Jeong Jin-sang, secrétaire général adjoint du président de la principale formation d'opposition, est accusé d'avoir reçu près de 140 millions de wons (105.596 dollars) entre 2013 et 2020 de la part de promoteurs immobiliers du quartier de Daejang-dong à la ville de Seongnam, au centre du scandale de corruption, en contrepartie de faveurs commerciales. Cette demande de mandat d'arrêt laisse entendre que l'étau se resserre autour de Lee.

Surnommé le «bras droit» de Lee, avec Kim Yong, directeur adjoint de l'Institut pour la démocratie, un think tank affilé au PD, qui a été inculpé la semaine dernière pour avoir reçu des fonds politiques illégaux d'une valeur de 847 millions de wons (591.000 dollars) de la part de développeurs immobiliers.

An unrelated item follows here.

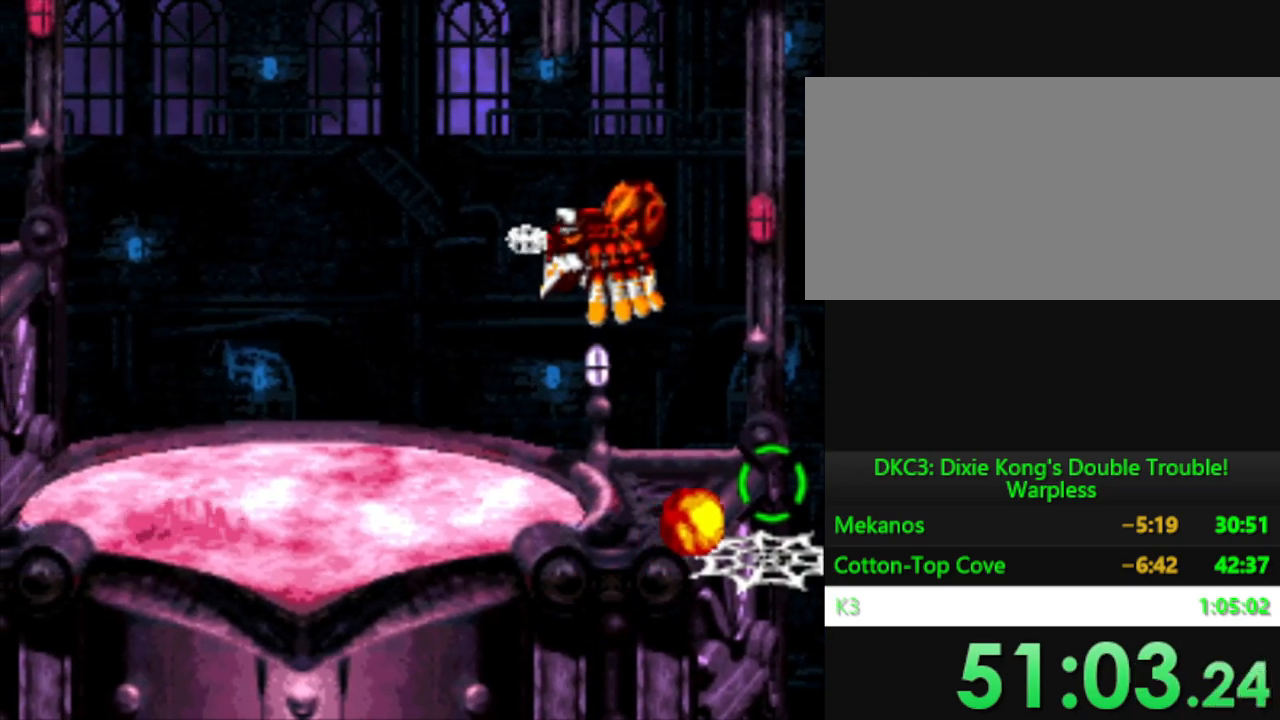
{"buttons": ["Y"], "events": [[50, "A", "down"], [167, "A", "up"]]}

Jeong est aussi soupçonné d'avoir reçu une promesse pour une part de 24,5% des 42,8 milliards de wons du projet de développement immobilier juteux à Daejang-dong, en échange de faveurs commerciales accordées aux promoteurs dont Kim Man-bae.

Les chefs d'accusation à son encontre incluent aussi la destruction de preuves pour avoir demandé à Yoo Dong-gyu, ancien président par intérim de Seongnam Development Corp. et suspect clé du scandale, de jeter son téléphone portable par la fenêtre alors que les procureurs perquisitionnaient son domicile en septembre de l'année dernière.

Au cours d'un interrogatoire mené par les procureurs, qui a duré près de 14 heures la veille, Jeong a rejeté catégoriquement les accusations. Une audition aura lieu vers vendredi pour décider d'émettre ou non le mandat d'arrêt requis à son encontre.